A l’heure où Hollywood prônait les vraies valeurs familiales, soit un papa, une maman, un garçon et une fille, des grands-parents et un chien, l’hypocrisie régnait en maître. Premier exemple : Cole Porter, l’illustre compositeur homosexuel qui marié avec            « la plus belle femme du monde » plus âgée que lui, a rapidement fait son coming-out (dès 1925). Dans le film « Nuit et jour » sorti en 1946, où Cary Grant joue son rôle, cette partie pourtant essentielle de la vie de Cole Porter est totalement passée sous silence. Un oubli sans doute… Le standard de jazz, « Night and Day » composé pour un de ses amants devient une ode à la féminité… ce qui est tout de même assez comique, connaissant la provocation érigée en véritable art de vivre chez ce génie de la comédie musicale, qui a du bien rire en voyant en plus un Cary Grant hétérosexuel (l’acteur adorant jouer « en vrai » sur sa bi-sexualité jamais ouvertement reconnue).

L’année suivante, en 1947, sort un film qui fera date dans l’histoire du cinéma puisque c’est la première fois que l’on met en scène un crime « antisémite » et que le scénario s’attaque à l’armée, alors que la seconde guerre mondiale vient à peine de se terminer, et que les « héros » se dirigent tout droit vers la guerre de Corée… Pourquoi, est-ce que j’en parle ici ? Vous me direz, il est toujours intéressant de comparer une minorité avec une autre. Dans ce « Feux croisés », Robert Young enquête sur un meurtre d’un soldat à qui l’on a reproché une seule chose, se nommer Levine. Les suspects sont Robert Mitchum, Robert Ryan, de grands noms de l’époque… Les critiques adorent ce drame « courageux » qui recevra même un prix à Cannes. Mais voilà, ce scénario est tiré d’un roman écrit par un ex-marine, Richard Brooks, qui deviendra lui-aussi un des grands metteurs en scène de Hollywood. Le sujet du livre n’est pas l’antisémitisme, mais l’homophobie. Et oui, c’est un soldat gay qui se fait tuer ! L’acteur Robert Ryan (qui d’ailleurs joue le méchant) souhaitait adapter sur scène ce roman, il n’a jamais trouvé les capitaux nécessaires. Quant au film, le fameux Code Hays, (que Hitchcock savait si bien détourner) mentionnait que l’homosexualité étant une perversion, il était interdit d’en parler à l’écran !

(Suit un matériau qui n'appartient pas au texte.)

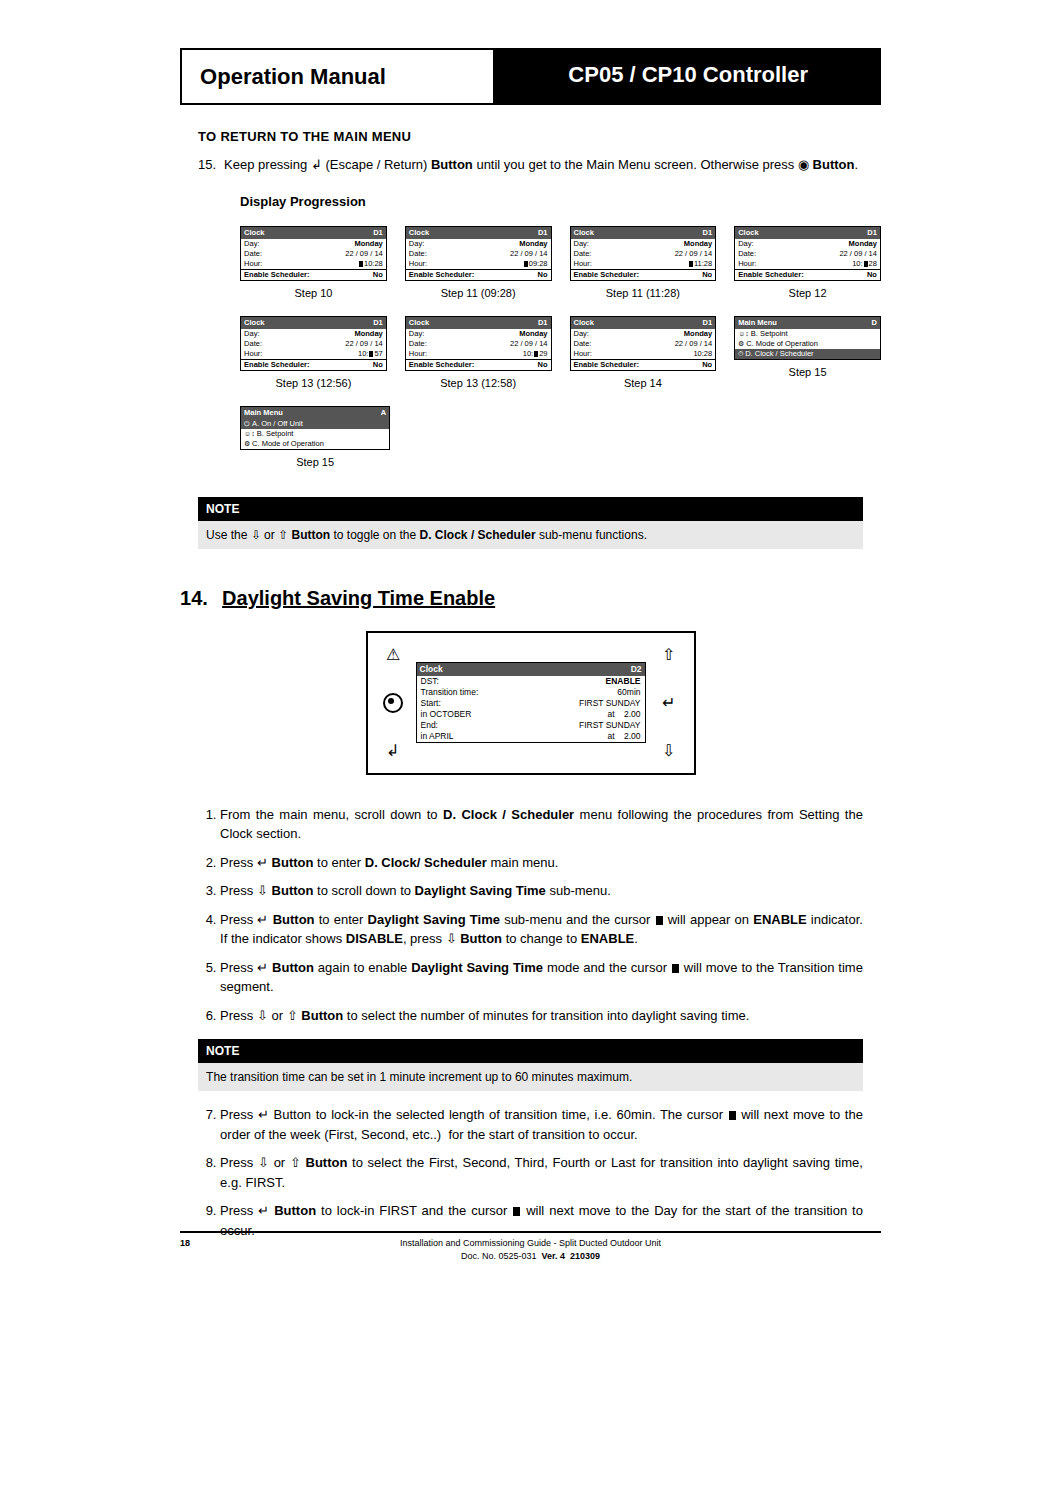Operation Manual
CP05 / CP10 Controller
TO RETURN TO THE MAIN MENU
15. Keep pressing ↲ (Escape / Return) Button until you get to the Main Menu screen. Otherwise press ◉ Button.
Display Progression
Clock D1
Day: Monday
Date: 22 / 09 / 14
Hour: 10:28
Enable Scheduler: No
Step 10
Clock D1
Day: Monday
Date: 22 / 09 / 14
Hour: 09:28
Enable Scheduler: No
Step 11 (09:28)
Clock D1
Day: Monday
Date: 22 / 09 / 14
Hour: 11:28
Enable Scheduler: No
Step 11 (11:28)
Clock D1
Day: Monday
Date: 22 / 09 / 14
Hour: 10: 28
Enable Scheduler: No
Step 12
Clock D1
Day: Monday
Date: 22 / 09 / 14
Hour: 10: 57
Enable Scheduler: No
Step 13 (12:56)
Clock D1
Day: Monday
Date: 22 / 09 / 14
Hour: 10: 29
Enable Scheduler: No
Step 13 (12:58)
Clock D1
Day: Monday
Date: 22 / 09 / 14
Hour: 10:28
Enable Scheduler: No
Step 14
Main Menu D
☺↕B. Setpoint
⚙C. Mode of Operation
⏱D. Clock / Scheduler
Step 15
Main Menu A
⏻A. On / Off Unit
☺↕B. Setpoint
⚙C. Mode of Operation
Step 15
NOTE
Use the ⇩ or ⇧ Button to toggle on the D. Clock / Scheduler sub-menu functions.
14. Daylight Saving Time Enable
⚠ ↲
Clock D2
DST: ENABLE
Transition time: 60min
Start: FIRST SUNDAY
in OCTOBER at 2.00
End: FIRST SUNDAY
in APRIL at 2.00
⇧ ↵ ⇩
From the main menu, scroll down to D. Clock / Scheduler menu following the procedures from Setting the Clock section.
Press ↵ Button to enter D. Clock/ Scheduler main menu.
Press ⇩ Button to scroll down to Daylight Saving Time sub-menu.
Press ↵ Button to enter Daylight Saving Time sub-menu and the cursor will appear on ENABLE indicator. If the indicator shows DISABLE, press ⇩ Button to change to ENABLE.
Press ↵ Button again to enable Daylight Saving Time mode and the cursor will move to the Transition time segment.
Press ⇩ or ⇧ Button to select the number of minutes for transition into daylight saving time.
NOTE
The transition time can be set in 1 minute increment up to 60 minutes maximum.
Press ↵ Button to lock-in the selected length of transition time, i.e. 60min. The cursor will next move to the order of the week (First, Second, etc..) for the start of transition to occur.
Press ⇩ or ⇧ Button to select the First, Second, Third, Fourth or Last for transition into daylight saving time, e.g. FIRST.
Press ↵ Button to lock-in FIRST and the cursor will next move to the Day for the start of the transition to occur.
18
Installation and Commissioning Guide - Split Ducted Outdoor Unit
Doc. No. 0525-031 Ver. 4 210309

Le même Richard Brooks adaptera onze ans plus tard, en 1958, la pièce de théâtre de l’homosexuel notoire Tenessee Williams « la chatte sur un toit brûlant » et édulcorera ce qui fait tout l’intérêt et la complexité du sujet, à savoir la bi-sexualité du héros « sportif » (Paul Newman, ambigu heureusement…) dont les relations « troubles » avec son meilleur ami provoquent la jalousie de son épouse (admirable Elizabeth Taylor), le suicide du meilleur ami, et la punition de Paul Newman qui depuis ne veut plus coucher avec sa femme… Si dans la pièce, il est évident que les relations entre les deux hommes sont bien plus proches d’un amour partagé que de l’amitié, dans le film, ces soupçons (à peine ébauchés) sont rejetés avec horreur… malsain ! Il ne faut pas pousser tout de même, Richard Brooks le dira lui-même, qui va croire que Paul Newman est homo ?

Dans ses mémoires, Vincente Minelli (un des époux de Judy Garland et père de leur fille Liza Minelli), réalisateur de célèbres comédies musicales, évoque ses mariages, mais aucune de ses nombreuses liaisons homosexuelles. Mais l’ambiguïté est présente dans plusieurs de ses films notamment une excellente comédie sentimentale : la femme modèle, sortie en 1957 où un coup de foudre entre un journaliste sportif macho (Gregory Peck) et une styliste raffinée (Lauren Bacall) débouche sur un mariage où les deux tourtereaux doivent faire cohabiter leur monde : le sport et notamment la boxe pour le premier, et la mode et le monde du « musical » à Broadway pour la seconde. Gregory Peck est ouvertement homophobe dans ce film… et va se faire moucher deux fois avec intelligence par Jack Cole (un chorégraphe de génie, une de ses très rares apparitions au cinéma), ici qui fait une démonstration de son talent et alors « sauve le monde » , battant les brutes à leur propre jeu. Minelli joue alors sur les apparences puisque cet homme n’est pas considéré comme gay : ouf, l’honneur est sauf !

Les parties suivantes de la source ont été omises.